For what the national newspapers seem incapable of explaining is
that behind each of these cost explosions lie a series of client
miscalculations, parsimonious Treasury decisions or, to put it
bluntly, sheer commissioning cock-ups, that doomed the schemes from
the start.
Nor are the one-year-at-a-time budgeting constraints under which
this nation operates ever spotlighted. Yet for all the regularity
with which these purchasing lessons are forced upon the public
sector dunces, they never sink home.
It is no suprise, then, that the familiar scent of disaster is
already tickling the nostrils of those involved with the Channel
Tunnel fast-link.
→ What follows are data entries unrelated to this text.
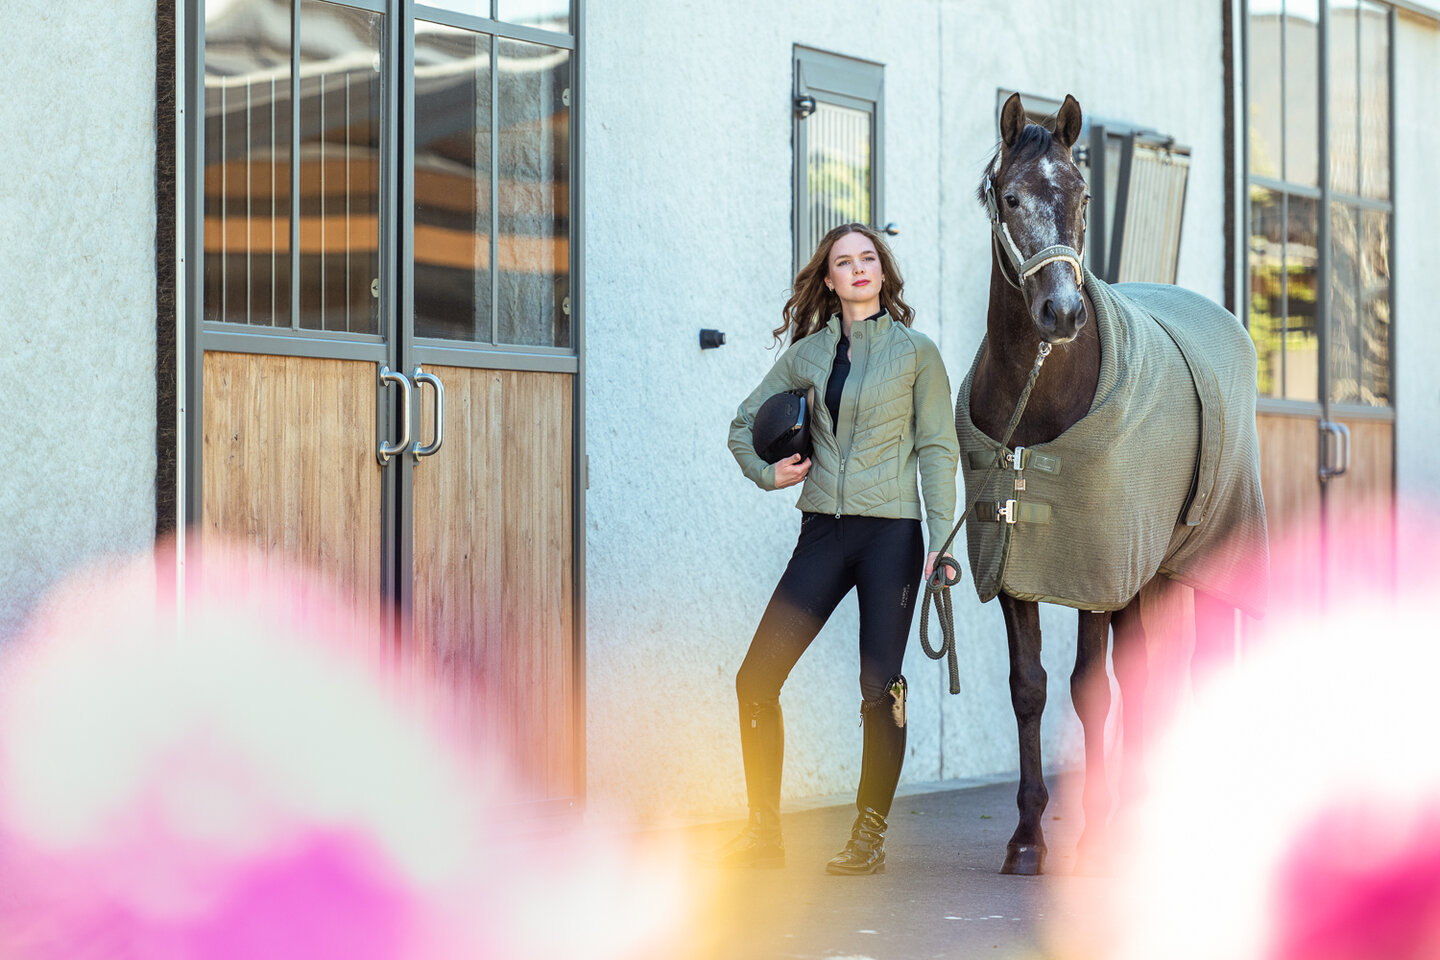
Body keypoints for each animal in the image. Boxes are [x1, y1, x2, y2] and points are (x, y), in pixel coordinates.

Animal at [956, 93, 1269, 875]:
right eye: (1009, 196)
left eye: (1083, 196)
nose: (1063, 312)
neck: (1038, 400)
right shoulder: (1018, 563)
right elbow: (1030, 689)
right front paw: (1028, 836)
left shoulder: (1094, 567)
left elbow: (1090, 689)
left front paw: (1095, 833)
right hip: (1147, 570)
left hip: (1196, 558)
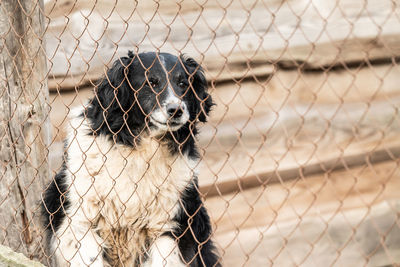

Senior contractors who have been close to the
Link for years have had their patience, not to say sanity, tested
severely on numerous occasions by the tortuous and snail-like
progress of this supremely important project. And even today, eight
years after the Tunnel was begun, things are no easier or clearer.
On the contrary, despite firm Government backing both for the Link
and the general principle of privately-funded projects, the
obstacles confronting contractors on the Link often appear
insurmountable.
At least one major contractor following the scheme is convinced
this has the makings of the mother of all disasters. He believes
the Government has drastically underestimated the risks inherent in
such a complex challenge. And, compounding matters, its insouciant
insistence on progressing with alacrity has conjured up visions of
a latterday Charge of the Light Brigade in more than one frustrated
contractor's mind.
Again, nothing new here. After dithering for years over whether a
Channel Tunnel was required, once its decision was reached, the
Government wanted it delivered at the drop of a hat. That breakneck
start sowed the seeds for much of the calamity that inevitably
followed. This time around, its amnesia is condemning it to repeat
all the previous mistakes. But when construction at last gets
underway, we all know who will be blamed for the inevitable delays.
A happy one, the contractor's lot is not.